Yes, you can name a guardian for your minor children in a Will, but a Will does not come into effect until you die. That means that if you are incapacitated for a short term or long term, that designation cannot be used. You should have separate designation of guardians for your children.
5Do I need a Probate if I have a Will?
Yes. A Will or Last Will and Testament only indicates who will be your heir or beneficiary and how much or what that beneficiary or heir will receive, but in order to transfer the assets, a court process called Probate is required.
FAQs - Probate
1What is probate?
Probate is the process by which the court validates the authenticity of a will; appoints an executor (aka personal representative); and supervises the settlement of an estate, including the payment of bills, filing of tax returns, and transfer of assets to beneficiaries. If no will is presented, the court will appoint an estate representative, called an "administrator." The administrator carries out the same duties as an executor; but when a person dies without a will the court must determine the heirs of the deceased. The complexity and duration of this heirship determination process varies from state to state, but typically the remainder of the probate process, such as the payment of taxes and bills, remains the same whether there was a will or not. Of course, estate assets are distributed to heirs at law as determined by the state's intestacy laws, not beneficiaries chosen by the testator (aka the deceased who created the will).
2How do I avoid probate?
Only assets in your individual name or payable to your estate will go through probate.
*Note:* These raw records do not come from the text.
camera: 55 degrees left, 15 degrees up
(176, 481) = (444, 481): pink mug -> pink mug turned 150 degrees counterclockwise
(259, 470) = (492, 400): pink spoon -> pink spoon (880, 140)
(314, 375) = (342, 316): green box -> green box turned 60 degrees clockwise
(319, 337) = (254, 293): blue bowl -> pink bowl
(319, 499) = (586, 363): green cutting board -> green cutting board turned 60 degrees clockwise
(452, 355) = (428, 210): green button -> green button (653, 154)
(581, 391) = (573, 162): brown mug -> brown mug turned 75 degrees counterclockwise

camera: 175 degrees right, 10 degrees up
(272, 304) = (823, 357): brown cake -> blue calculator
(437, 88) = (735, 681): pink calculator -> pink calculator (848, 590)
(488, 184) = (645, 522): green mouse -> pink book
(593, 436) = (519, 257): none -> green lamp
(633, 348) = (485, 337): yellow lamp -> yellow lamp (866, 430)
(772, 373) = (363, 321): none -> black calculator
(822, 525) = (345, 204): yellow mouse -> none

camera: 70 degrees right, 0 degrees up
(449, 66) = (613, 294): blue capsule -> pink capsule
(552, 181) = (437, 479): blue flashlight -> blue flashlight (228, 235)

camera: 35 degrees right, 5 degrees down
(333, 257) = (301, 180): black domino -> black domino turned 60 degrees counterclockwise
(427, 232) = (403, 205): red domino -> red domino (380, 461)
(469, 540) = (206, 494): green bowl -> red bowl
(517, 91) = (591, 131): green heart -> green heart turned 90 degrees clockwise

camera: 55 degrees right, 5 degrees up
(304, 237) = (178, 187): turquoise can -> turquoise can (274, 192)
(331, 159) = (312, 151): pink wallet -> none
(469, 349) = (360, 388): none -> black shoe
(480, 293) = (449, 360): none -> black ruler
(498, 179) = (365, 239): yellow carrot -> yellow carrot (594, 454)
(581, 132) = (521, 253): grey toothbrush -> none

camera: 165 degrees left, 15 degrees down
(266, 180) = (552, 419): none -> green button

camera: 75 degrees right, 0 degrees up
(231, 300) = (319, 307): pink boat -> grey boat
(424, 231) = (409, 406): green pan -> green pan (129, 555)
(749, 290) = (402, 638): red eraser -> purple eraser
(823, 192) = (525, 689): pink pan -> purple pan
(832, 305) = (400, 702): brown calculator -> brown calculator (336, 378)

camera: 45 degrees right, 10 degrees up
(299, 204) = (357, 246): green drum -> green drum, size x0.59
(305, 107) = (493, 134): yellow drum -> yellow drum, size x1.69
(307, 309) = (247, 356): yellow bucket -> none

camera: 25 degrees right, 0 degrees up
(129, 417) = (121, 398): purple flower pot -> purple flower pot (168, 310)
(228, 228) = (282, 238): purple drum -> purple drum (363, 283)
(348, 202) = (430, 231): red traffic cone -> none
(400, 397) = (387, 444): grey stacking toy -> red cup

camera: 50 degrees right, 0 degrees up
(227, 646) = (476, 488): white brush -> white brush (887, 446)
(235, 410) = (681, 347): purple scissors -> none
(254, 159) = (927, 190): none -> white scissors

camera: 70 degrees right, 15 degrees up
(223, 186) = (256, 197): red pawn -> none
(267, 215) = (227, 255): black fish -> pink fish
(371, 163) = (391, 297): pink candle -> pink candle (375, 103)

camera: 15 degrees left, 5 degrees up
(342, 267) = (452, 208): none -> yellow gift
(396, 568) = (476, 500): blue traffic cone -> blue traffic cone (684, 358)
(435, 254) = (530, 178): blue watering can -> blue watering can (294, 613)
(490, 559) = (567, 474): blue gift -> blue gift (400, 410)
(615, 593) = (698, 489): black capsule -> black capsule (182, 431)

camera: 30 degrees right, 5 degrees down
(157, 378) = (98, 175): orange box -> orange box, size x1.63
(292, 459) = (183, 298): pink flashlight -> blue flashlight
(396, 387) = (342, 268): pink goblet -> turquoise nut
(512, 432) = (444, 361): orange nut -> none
Many folks use a (fully funded) revocable living trust to avoid probate. In addition, contract assets such as life insurance, retirement accounts, and annuities as well as assets owned by joint tenants with rights of survivorship avoid may probate as well.
3Is probate bad?
Many people, but not all, think so. The difficulty and expense of probate varies from state to state and from family to family because of differences in state laws, family goals and personalities, and assets. Many clients wish to avoid probate because it’s a public process, time consuming, and costly. We’ll take a look at your entire situation together and let you know whether a probate avoidance plan should be part of your estate plan.
4Why should I avoid probate?
Most people want to avoid probate because it can include high fees and costs, significant time delays and stress, and public dissemination of private information. What do I mean by public? In most cases, court records are public records, meaning that anyone could get a copy of your will, the estate’s inventory, and other information you might wish to keep private. The ease of accessing this information does vary from state to state, and sometimes even from county to county. Some places even have online dockets, allowing anyone with an internet connection to see a listing of your assets, debts, beneficiaries, and who got what. If you’re like most people, you want to keep your family affairs and finances private and avoid predators, etc., so probate should be avoided. Please note that in some instances, probate may be necessary to deal with creditors.